• [PROVIDED PASSAGE]:
——————————

You tend to find that some care experienced people won't come back and try to fight for others because it's just too traumatic. Others re-traumatize themselves every time they share their story to make things better for other people. And, of course, there are some people who the system has worked well for and they decide to use their voice too. It's the first group, the group that the system hasn't worked for, who have the biggest voice and it's not being heard. This is a concern because it means the system doesn't change.
When a local authority or public body comes up with a rule change or a service they need to make sure it's appropriate for their constituents. This is one of the reasons we have the Equality Act. Whenever these policies are being created, decision makers must find out how people with protected characteristics are impacted. It needs to work for them and not cause any unnecessary harm. If we take a pedestrian crossing in the road, for example, it must have a dropped kerb to take into account people with physical disabilities. It must have tactile paving and audible signals for people with visual impairments, and flashing lights for those who are hard of hearing. This has become standard practice, so a disabled person doesn't have to re-traumatize themselves each time a new pedestrian crossing is installed.

——————————

• [INPUT DATA]:
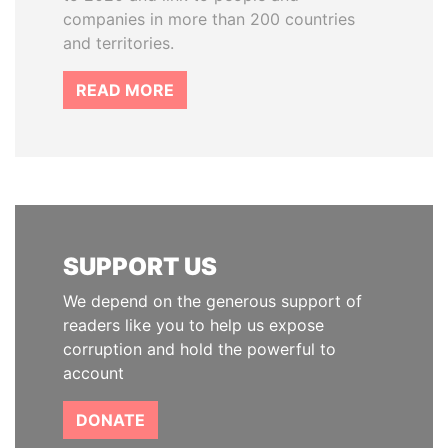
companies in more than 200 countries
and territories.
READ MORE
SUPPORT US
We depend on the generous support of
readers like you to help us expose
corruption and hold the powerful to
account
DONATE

——————————

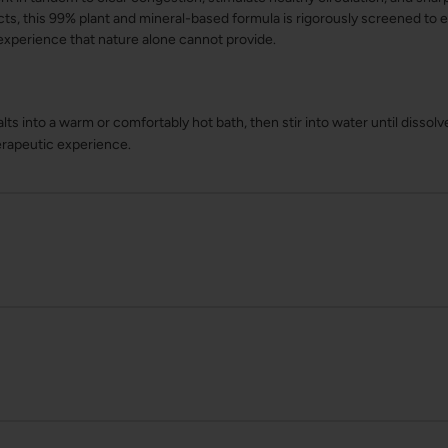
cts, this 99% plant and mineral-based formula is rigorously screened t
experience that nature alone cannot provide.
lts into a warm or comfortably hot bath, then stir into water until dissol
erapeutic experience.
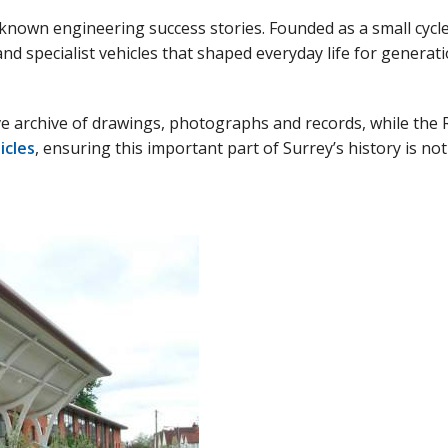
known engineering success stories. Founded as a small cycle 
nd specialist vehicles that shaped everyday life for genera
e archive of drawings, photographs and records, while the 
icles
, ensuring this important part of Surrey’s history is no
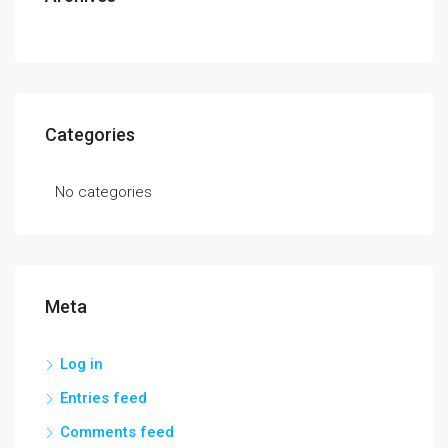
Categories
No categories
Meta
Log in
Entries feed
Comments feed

——————————

• [YOUR ASSIGNMENT]: Continue the passage about care-experienced people and the Equality Act, starting after its final sentence. You won't need the lines for this.

• [RESULT]:
This is where we need to get with care experienced people. The system needs to be designed around them rather than needing us to speak up every time a new policy, rule or regulation is implemented. The only way to get this is to have the people who come up with the policy to - by law - go out there and find out how this affects care experienced people. This helps get rid of the indirect discrimination that happens behind the scenes and, when you do this, life starts to get better without people even realising it's happening. This gives care experienced people a voice.
I'm really pleased to see that it was put forward as a recommendation in the Care Review, but we need councils to formally adopt it as part of their policy. This means if they don't follow their own policies they can be taken to judicial review. Cumberland Council has become the first council to adopt this motion, which now makes them accountable for implementing the Equality Impact Assessment and protected characteristics.
The other recommendation in the Care Review, which goes hand in hand with protected characteristics, is an extension of corporate parenting to all public bodies. Local authorities have a legal duty to convene local networks to try and see what they can jointly do for care experienced people and children in care. But, because of the Children's Act, and now the Children's Social Work Act, only councils have this specific duty for care leavers. They could have the to NHS, the DWP, the local college, the local housing association in the room in the network meeting, but, legally speaking, most of them don't have to do anything for care leavers. If there is a way of getting those organisations to be accountable for care experience in the form of an extension of corporate parenting, alongside the protected characteristic, I think we will have cracked it. We are going to run Care Leaver Local Offer as if corporate parenting is actually happening because I think this will definitely happen. It's happened in Scotland, and there's a lot of talk behind the scenes that it's being worked on. So, we're going to add every other public body to the website, not just the local authorities, and we're going to reach out and find out what they do for care leaves. Measuring all these stakeholders holds the whole ecosystem accountable and ensures that best practice is being used across the board.